San Francisco and Los Angeles have already passed laws raising their minimum wages to $15 per hour. Now, in a victory for labor activists who were getting ready to put a $15 minimum wage on the ballot, the state is getting ready to follow suit:
According to a document obtained by The Times, the negotiated deal would boost California’s statewide minimum wage from $10 an hour to $10.50 on Jan. 1, 2017, with a 50-cent increase in 2018 and then $1-per-year increases through 2022. Businesses with fewer than 25 employees would have an extra year to comply, delaying their workers receiving a $15 hourly wage until 2023.
Future statewide minimum wage increases would be linked to inflation, but a governor would have the power to temporarily block some of the initial increases in the event of an economic downturn.

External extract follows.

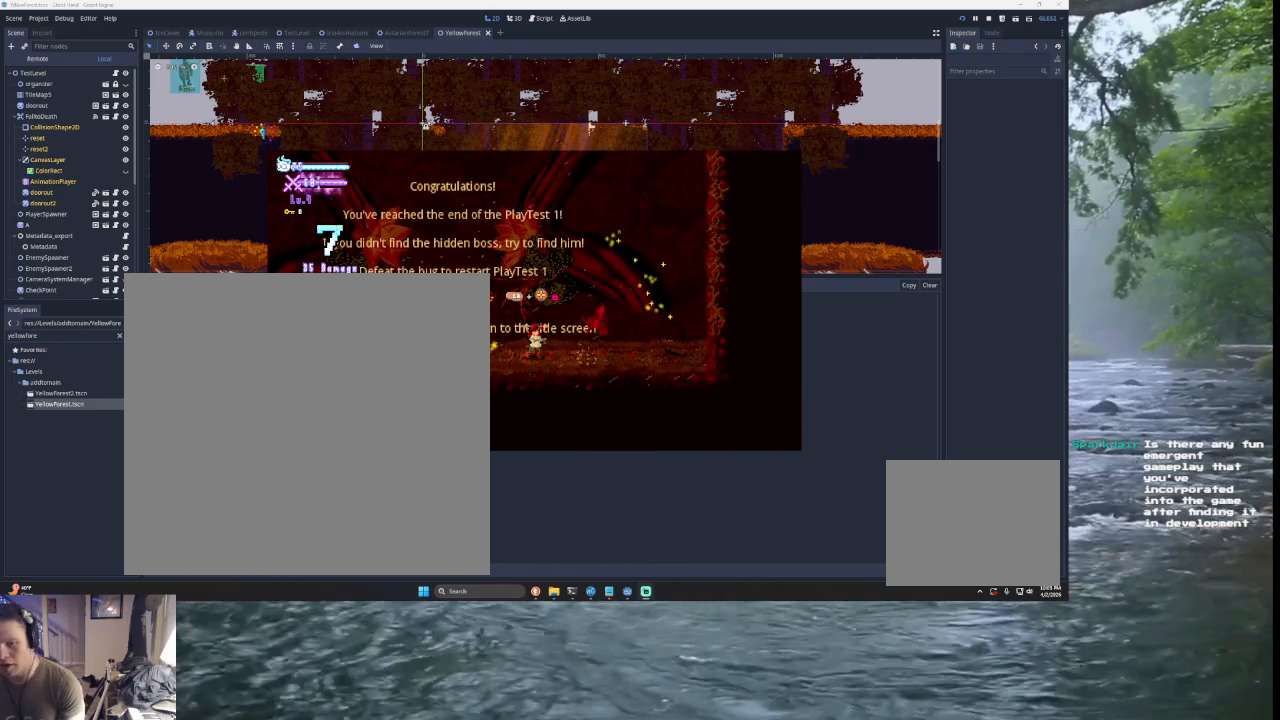
{"buttons": [], "left_stick": "center", "right_stick": "center", "events": []}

This would genuinely be terra incognita. The chart on the right shows the California minimum wage over the past 40 years, adjusted for inflation. An increase to $11 per hour in 2018 would return the state to slightly above its historical high point. Beyond that, however, the minimum wage goes far higher than it’s ever been.
What effect will that have, especially in lower-wage areas outside the big cities? There’s no telling. It won’t be Armageddon, but it might not be entirely benign either. Small increases in the minimum wage seem to have little or no effect on employment, but this increase isn’t small, and it unquestionably gets us beyond merely catching up with past erosion in the minimum wage. A statewide minimum of $15 would be a brand new thing.
Kansas recently tried out full-bore right-wing economics, and it’s pretty much been a disaster. Now liberals are getting their chance in California. Come back in a decade and we’ll find out if left-wing economics does any better.